Mixed Economy: the combination of public and private sectors which determine the allocation of resources.
The role of markets in allocating resources
Market - a set of arrangements that brings together all producers and consumers of a good or service so that they may engage in trade and exchange.
Market outcomes
Market equilibrium is when at a given price, when quantity supplied is exactly equal to quantity demanded
Market disequilibrium is when at a given price, when quantity supplied is not exactly equal to quantity demanded or consumed
How does the price mechanism work?
High or rising market prices provide private firms with important signals about what products consumers want and what amount they are willing to pay for it. This helps them identify what products are profitable to produce. In the same way, market price acts as a signal for firms to move their resources to the production of more profitable goods and services when the demand for the product falls.
It is defined as changes in market prices that provide the means by which decisions taken by private firms and consumers interact to determine how scarce resources are allocated between their competing uses.

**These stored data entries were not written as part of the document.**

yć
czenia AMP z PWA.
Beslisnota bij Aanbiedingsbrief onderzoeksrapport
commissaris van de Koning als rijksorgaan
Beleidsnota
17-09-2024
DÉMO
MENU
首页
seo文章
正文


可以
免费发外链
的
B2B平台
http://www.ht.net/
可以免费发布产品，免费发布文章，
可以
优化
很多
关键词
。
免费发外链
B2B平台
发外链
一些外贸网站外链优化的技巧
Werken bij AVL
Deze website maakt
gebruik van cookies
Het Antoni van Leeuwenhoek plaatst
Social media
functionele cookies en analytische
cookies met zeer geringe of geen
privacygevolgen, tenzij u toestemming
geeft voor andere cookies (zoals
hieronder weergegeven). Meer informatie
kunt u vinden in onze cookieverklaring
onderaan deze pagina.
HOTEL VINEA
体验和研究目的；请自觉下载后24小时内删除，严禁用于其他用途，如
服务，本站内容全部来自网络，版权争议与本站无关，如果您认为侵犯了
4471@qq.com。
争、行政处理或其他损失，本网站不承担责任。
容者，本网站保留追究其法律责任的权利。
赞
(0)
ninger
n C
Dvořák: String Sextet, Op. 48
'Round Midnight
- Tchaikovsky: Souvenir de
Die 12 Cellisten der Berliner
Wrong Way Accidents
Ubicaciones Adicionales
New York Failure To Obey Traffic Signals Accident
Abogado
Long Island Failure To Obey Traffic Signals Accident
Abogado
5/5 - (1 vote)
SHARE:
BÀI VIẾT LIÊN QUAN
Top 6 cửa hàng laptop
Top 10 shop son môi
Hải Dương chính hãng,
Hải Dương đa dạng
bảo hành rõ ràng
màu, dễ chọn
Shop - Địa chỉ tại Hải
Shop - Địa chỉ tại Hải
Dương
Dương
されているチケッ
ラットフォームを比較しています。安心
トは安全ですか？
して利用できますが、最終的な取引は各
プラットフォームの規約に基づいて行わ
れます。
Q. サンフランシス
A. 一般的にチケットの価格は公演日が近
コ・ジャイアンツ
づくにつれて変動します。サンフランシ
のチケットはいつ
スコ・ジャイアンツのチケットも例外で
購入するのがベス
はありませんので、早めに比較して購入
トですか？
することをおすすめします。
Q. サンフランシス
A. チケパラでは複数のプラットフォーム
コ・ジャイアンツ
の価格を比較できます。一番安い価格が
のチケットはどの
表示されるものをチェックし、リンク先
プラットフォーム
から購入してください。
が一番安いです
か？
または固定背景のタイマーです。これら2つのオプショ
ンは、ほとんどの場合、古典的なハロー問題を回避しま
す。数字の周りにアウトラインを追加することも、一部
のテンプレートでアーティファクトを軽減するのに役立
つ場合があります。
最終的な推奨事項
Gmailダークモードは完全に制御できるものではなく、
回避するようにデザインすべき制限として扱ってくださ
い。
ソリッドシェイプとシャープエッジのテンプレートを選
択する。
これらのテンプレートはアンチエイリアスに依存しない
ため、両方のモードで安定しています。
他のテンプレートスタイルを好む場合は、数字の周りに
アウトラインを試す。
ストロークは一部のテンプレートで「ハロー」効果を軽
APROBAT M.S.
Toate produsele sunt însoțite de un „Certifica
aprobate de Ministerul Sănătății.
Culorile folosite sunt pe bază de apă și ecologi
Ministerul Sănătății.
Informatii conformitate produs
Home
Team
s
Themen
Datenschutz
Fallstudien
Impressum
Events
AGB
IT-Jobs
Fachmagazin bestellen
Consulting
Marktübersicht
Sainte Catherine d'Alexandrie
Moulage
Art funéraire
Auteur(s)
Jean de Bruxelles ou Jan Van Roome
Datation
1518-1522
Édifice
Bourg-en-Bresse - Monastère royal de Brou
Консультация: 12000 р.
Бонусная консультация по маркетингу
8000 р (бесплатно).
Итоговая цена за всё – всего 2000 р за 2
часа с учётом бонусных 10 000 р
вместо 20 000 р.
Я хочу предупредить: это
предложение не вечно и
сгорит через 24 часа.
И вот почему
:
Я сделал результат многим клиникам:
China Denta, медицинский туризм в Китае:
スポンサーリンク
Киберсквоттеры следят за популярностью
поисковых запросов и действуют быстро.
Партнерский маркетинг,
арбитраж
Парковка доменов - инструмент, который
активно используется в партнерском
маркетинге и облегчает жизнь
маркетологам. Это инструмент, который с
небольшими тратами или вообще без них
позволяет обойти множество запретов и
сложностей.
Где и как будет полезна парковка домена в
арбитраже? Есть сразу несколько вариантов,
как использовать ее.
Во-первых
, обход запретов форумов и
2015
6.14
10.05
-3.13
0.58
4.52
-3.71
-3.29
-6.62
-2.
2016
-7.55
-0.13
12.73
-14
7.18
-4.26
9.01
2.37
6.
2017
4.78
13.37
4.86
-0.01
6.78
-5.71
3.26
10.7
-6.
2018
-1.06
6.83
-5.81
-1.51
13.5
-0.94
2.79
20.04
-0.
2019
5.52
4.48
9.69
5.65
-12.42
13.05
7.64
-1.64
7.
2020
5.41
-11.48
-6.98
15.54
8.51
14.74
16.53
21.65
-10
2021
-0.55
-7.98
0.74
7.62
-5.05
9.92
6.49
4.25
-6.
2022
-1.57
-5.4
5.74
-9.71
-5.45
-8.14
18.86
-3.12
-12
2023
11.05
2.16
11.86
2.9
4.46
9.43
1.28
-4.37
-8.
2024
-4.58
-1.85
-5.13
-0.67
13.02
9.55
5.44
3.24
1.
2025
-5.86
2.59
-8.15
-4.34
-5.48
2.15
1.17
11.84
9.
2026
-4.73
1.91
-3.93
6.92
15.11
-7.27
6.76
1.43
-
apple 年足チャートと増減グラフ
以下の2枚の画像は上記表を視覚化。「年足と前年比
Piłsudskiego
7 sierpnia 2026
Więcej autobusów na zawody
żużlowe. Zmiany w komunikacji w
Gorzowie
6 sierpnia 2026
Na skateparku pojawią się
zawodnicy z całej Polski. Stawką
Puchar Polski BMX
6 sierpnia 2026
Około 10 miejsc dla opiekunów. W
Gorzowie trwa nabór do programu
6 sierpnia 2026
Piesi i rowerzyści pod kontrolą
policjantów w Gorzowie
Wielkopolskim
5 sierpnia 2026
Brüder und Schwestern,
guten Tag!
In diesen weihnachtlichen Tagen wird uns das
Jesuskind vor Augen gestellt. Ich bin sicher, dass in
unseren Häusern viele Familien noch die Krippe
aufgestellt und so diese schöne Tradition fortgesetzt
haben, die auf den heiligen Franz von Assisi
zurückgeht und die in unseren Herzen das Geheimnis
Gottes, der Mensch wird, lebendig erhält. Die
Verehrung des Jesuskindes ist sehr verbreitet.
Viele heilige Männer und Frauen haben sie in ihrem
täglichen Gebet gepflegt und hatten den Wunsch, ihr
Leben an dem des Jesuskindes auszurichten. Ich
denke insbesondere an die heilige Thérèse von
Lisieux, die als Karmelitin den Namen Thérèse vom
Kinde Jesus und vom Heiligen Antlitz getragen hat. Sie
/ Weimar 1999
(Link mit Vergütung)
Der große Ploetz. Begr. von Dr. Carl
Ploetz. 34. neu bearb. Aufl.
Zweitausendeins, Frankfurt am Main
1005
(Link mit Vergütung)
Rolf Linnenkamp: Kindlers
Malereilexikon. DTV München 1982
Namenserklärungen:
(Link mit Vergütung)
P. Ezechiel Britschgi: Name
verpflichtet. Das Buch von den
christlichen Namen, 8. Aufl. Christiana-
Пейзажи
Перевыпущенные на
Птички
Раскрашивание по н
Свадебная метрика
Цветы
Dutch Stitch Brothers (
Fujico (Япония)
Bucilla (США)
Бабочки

At price P1, the quantity demanded is d, whereas the quantity supplied is s. At that given price(P1), the quantity supplied exceeds the quantity demanded resulting in excess supply or surplus. As a result, prices of that good or service could fall.
At price P2, the quantity demanded is d1, whereas the quantity supplied is s1. At that given price(P2),the quantity demanded exceeds the quantity supplied resulting in excess demand or shortage. As a result, the price of that good or service could rise.
At price P, the quantity supplied is exactly equal to the quantity demanded resulting in market equilibrium.